Information is gathered through websites, social media like Facebook or Twitter, games and blogs and is processed in many research projects. A lot of projects are aimed at those with an interest in nature, and something that may have been a fun hobby or a special interest for many years suddenly becomes important to help improve the environment or ensure the survival of a species. Observations of the world by members of the public help innumerable research projects to make progress, and results based on amateurs’ interest in science are even starting to appear in scientific journals.

Find out more about real projects and how you could get involved in exciting research:

Galaxy Zoo

Are you interested in astronomy? Would you like to be involved in classifying galaxies that have been photographed with a space telescope? Galaxy Zoo is a successful project that has so far produced 20 research publications with the help of amateur astronomers.


Swedish Butterfly Monitoring Scheme

Are you interested in butterflies? If you live in Sweden, you can help to solve the mystery of why some species are moving further north and why many species of Swedish butterfly are in decline.
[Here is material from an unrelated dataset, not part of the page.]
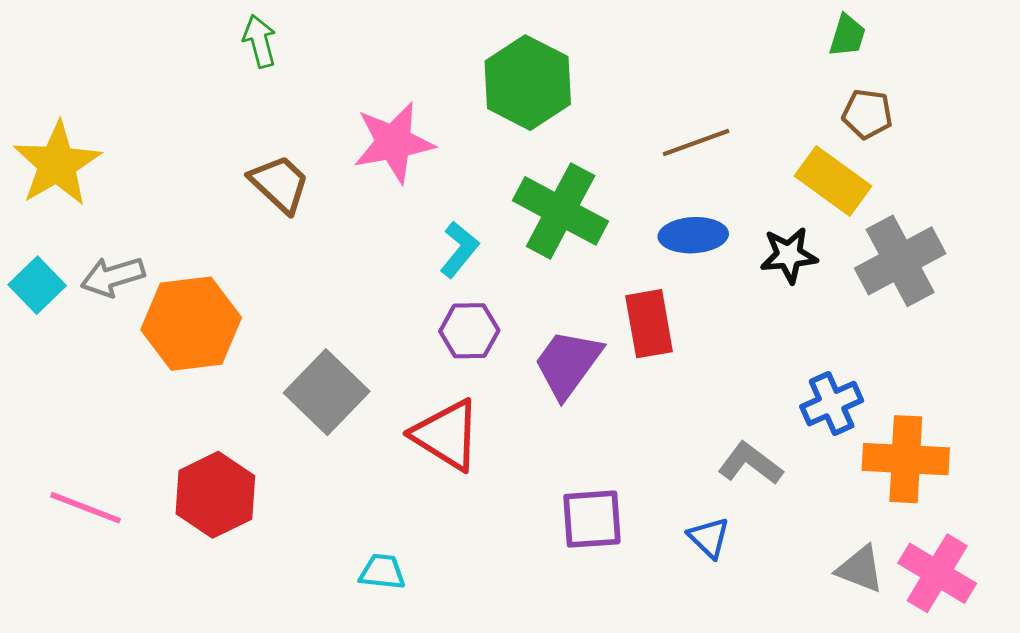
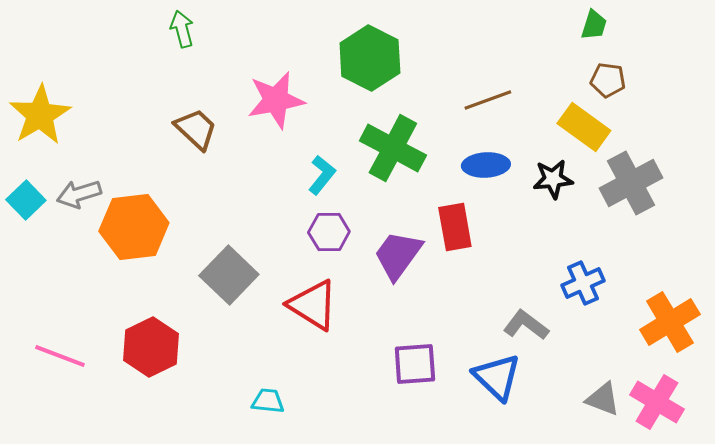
orange cross: (906, 459) -> (670, 322), moved, turned -34
blue triangle: (709, 538) -> (497, 377), size x1.6

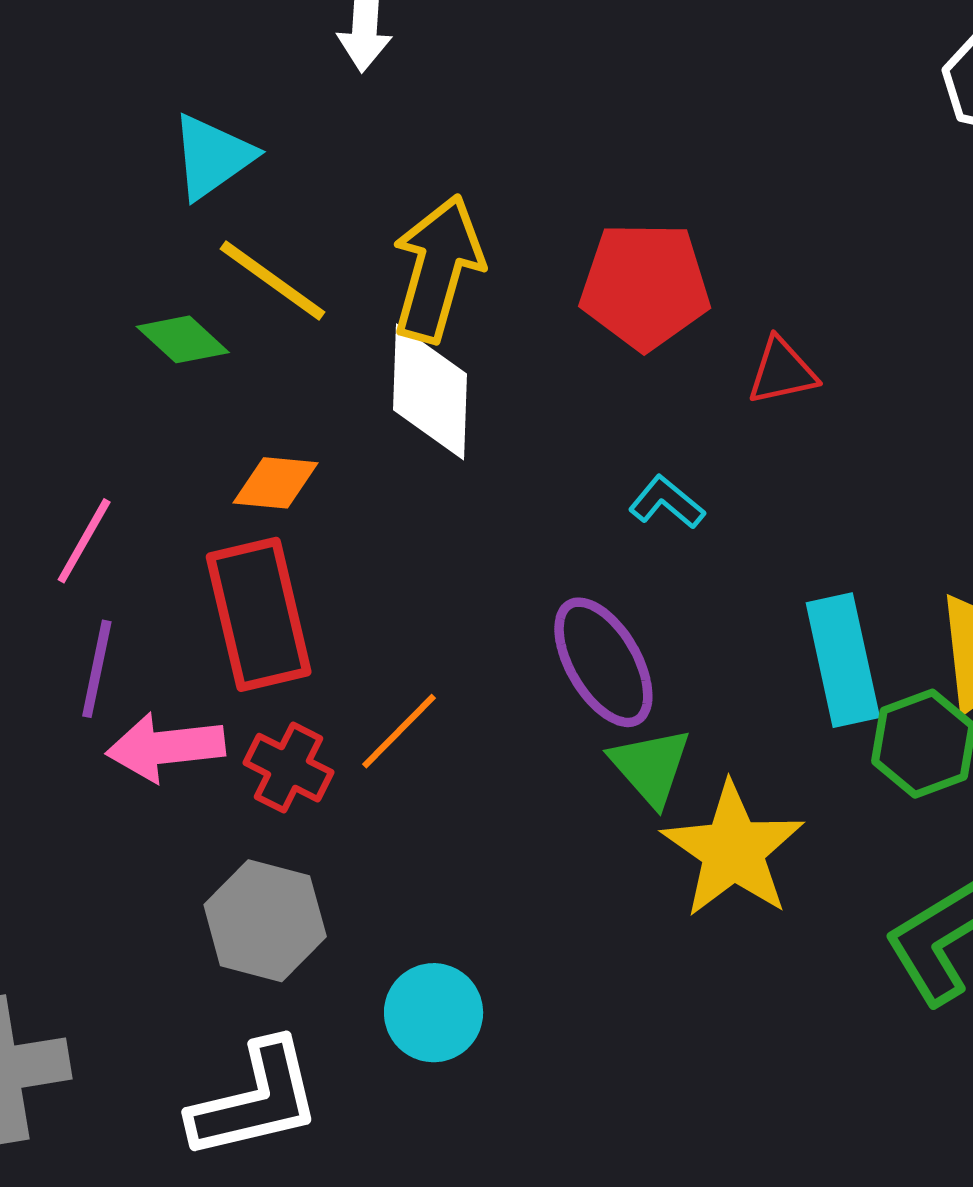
The species observation system

Reports pour in from dedicated reporters the length and breadth of Sweden about the prevalence of different insects, whether fish are becoming larger or smaller, year-to-year variations in the arrival date of migratory birds and many more observations. Together, these form a constantly expanding database of information about Sweden’s plants, animals and fungi that is open to all. The Swedish public’s nature observations also form a concrete tool for professional conservation activities, environmental monitoring and research. Targeted conservation measures such as programmes for threatened species or follow-up of protected areas can be carried out with the help of the many nature enthusiasts. This detailed picture of Sweden’s flora and fauna would have been impossible to achieve without the online reporting system. At present, 16 000 reporters have submitted over 35 million species sightings since the year 2000, but the information collected on the site goes all the way back to the 19th century.


The cicada app

The New Forest cicada, Cicadetta Montana, is a large insect known for its peculiar ‘song’, characterised by an even, drawn-out tone that gains in strength and then ends abruptly. Because of the high frequency of the note, most people over 40 have difficulty hearing the song. In the UK, this cicada has only been found in the New Forest – an originally forested area in the south of the country – but it is now feared extinct. However, might it remain somewhere in the depths of the forest? In order to find out, everyone who walks in the New Forest can now get involved in the search by downloading an app to their phone. The app listens for the song of the cicada and can register exactly where it was heard. It is hoped that this will lead to the rediscovery of the New Forest cicada, which has not been heard in Britain for over ten years.
In Sweden, the New Forest cicada is rare and is only found in a few locations in the southern half of the country.